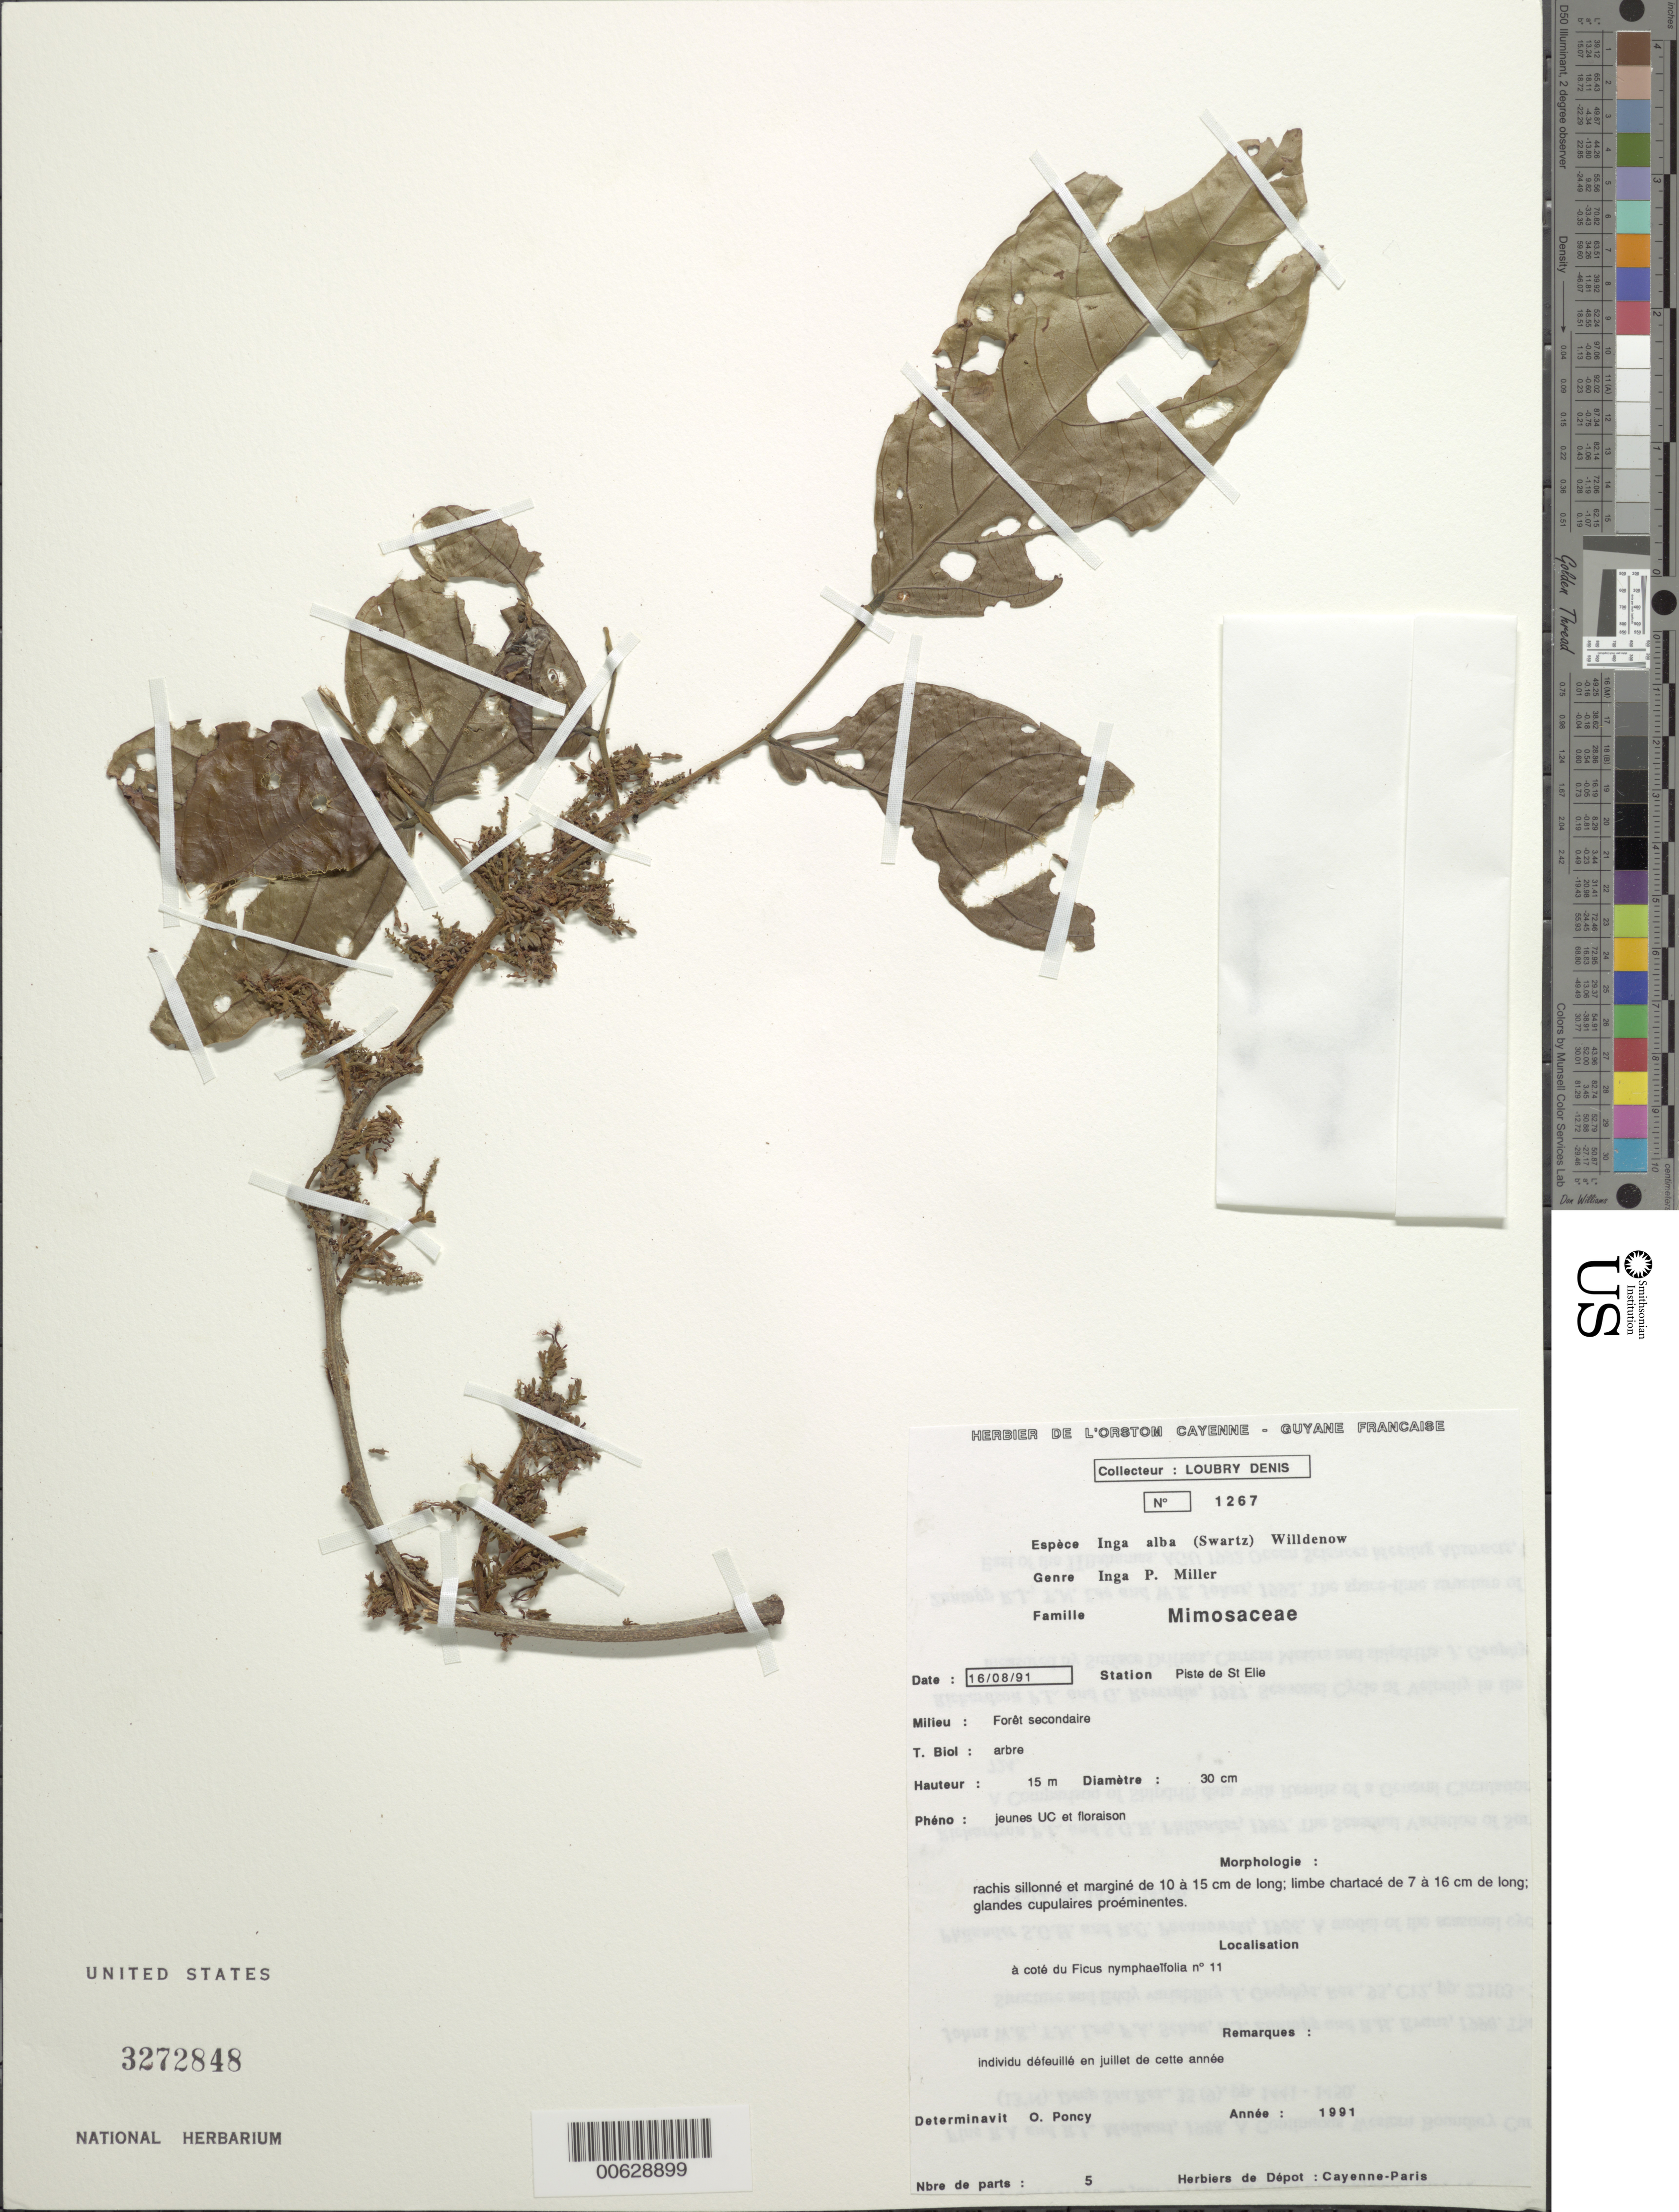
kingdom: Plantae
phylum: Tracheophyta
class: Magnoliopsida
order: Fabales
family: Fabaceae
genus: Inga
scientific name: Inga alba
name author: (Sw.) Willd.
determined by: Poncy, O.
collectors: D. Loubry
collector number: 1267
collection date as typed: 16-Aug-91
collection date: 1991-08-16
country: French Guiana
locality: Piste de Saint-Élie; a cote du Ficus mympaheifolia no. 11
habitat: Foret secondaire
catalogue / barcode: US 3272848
........
INSTRUCTIONS TO FOLLOW: Copy every line of the row above word for word, and leave the picture out.

REPLY:
kingdom: Plantae
phylum: Tracheophyta
class: Magnoliopsida
order: Fabales
family: Fabaceae
genus: Inga
scientific name: Inga alba
name author: (Sw.) Willd.
determined by: Poncy, O.
collectors: D. Loubry
collector number: 1267
collection date as typed: 16-Aug-91
collection date: 1991-08-16
country: French Guiana
locality: Piste de Saint-Élie; a cote du Ficus mympaheifolia no. 11
habitat: Foret secondaire
catalogue / barcode: US 3272848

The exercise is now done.